SUPPLIED INFORMATION:
* * * *

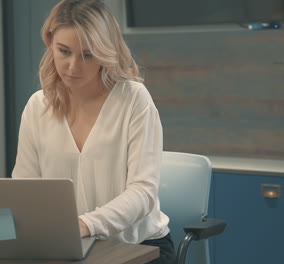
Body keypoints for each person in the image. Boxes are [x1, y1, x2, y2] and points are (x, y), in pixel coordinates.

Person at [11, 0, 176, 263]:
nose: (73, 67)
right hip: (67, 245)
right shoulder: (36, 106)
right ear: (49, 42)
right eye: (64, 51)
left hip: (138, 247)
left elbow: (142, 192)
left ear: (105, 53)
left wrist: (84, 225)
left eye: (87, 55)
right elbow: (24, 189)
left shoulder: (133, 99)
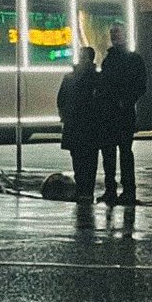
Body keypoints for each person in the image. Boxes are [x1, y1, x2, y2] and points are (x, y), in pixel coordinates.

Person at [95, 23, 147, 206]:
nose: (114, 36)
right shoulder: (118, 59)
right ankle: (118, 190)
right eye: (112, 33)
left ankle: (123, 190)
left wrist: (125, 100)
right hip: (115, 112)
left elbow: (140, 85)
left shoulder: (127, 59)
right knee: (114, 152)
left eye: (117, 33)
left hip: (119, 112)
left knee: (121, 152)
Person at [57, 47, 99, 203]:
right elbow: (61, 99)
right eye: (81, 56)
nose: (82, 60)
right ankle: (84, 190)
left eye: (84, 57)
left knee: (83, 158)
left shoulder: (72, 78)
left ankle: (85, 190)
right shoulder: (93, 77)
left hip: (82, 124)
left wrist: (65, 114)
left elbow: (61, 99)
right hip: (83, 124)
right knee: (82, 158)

* * * *

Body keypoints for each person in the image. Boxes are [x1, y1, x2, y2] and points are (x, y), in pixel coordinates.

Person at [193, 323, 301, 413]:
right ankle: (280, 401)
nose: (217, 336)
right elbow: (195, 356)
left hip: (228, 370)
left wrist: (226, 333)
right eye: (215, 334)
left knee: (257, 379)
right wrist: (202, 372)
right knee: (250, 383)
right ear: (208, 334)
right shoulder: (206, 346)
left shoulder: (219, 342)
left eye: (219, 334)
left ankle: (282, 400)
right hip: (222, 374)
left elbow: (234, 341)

* * * *

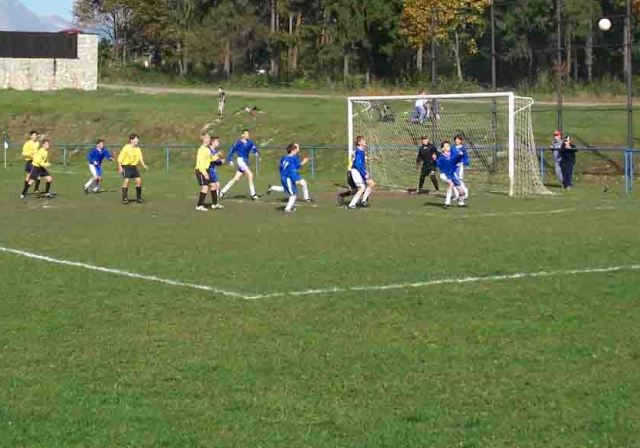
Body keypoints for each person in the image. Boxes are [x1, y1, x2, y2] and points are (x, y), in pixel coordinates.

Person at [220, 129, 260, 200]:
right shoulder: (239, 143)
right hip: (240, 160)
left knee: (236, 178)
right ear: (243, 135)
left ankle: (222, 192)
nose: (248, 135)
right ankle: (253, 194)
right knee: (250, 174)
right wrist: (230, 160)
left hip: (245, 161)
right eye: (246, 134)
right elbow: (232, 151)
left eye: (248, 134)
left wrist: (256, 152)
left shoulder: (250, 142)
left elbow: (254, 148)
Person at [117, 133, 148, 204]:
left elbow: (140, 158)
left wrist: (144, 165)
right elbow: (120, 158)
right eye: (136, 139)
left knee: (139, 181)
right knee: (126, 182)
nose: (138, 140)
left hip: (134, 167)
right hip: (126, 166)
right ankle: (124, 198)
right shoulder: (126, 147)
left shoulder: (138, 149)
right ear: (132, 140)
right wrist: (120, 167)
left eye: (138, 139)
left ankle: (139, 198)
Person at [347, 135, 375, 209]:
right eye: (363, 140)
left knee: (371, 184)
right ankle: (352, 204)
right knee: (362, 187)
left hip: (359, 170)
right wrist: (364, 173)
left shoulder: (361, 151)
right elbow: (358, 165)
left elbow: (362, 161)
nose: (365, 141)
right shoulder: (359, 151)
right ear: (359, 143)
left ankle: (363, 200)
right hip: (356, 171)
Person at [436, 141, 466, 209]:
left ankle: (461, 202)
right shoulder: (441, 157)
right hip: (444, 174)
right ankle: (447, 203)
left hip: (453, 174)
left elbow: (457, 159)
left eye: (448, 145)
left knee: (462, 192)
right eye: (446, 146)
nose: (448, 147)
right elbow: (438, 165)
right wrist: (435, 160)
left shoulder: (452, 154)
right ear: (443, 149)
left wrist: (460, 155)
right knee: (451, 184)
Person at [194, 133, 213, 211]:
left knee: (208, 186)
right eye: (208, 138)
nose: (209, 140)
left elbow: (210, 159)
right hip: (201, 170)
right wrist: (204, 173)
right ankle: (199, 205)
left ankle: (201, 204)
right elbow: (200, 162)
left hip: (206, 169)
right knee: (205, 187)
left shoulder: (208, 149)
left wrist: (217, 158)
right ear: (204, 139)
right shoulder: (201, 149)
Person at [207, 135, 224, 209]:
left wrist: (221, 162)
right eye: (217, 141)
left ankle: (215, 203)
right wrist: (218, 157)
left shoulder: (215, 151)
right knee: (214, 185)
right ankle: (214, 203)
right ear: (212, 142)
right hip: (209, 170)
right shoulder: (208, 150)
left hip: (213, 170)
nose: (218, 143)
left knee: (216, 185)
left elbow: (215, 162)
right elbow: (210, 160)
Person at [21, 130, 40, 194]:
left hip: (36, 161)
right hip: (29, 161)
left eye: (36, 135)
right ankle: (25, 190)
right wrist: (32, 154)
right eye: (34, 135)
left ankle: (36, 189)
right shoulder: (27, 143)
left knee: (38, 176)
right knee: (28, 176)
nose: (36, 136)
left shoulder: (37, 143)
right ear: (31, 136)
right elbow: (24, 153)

* * * *

ABOUT THIS TASK:
Whenever the string "nose" occurs in a line of the entries above, copy that line.

WRITTEN REPLY:
nose: (73, 67)
nose: (114, 36)
nose: (82, 60)
nose: (217, 336)
nose: (248, 135)
nose: (138, 140)
nose: (365, 141)
nose: (448, 147)
nose: (209, 140)
nose: (218, 143)
nose: (36, 136)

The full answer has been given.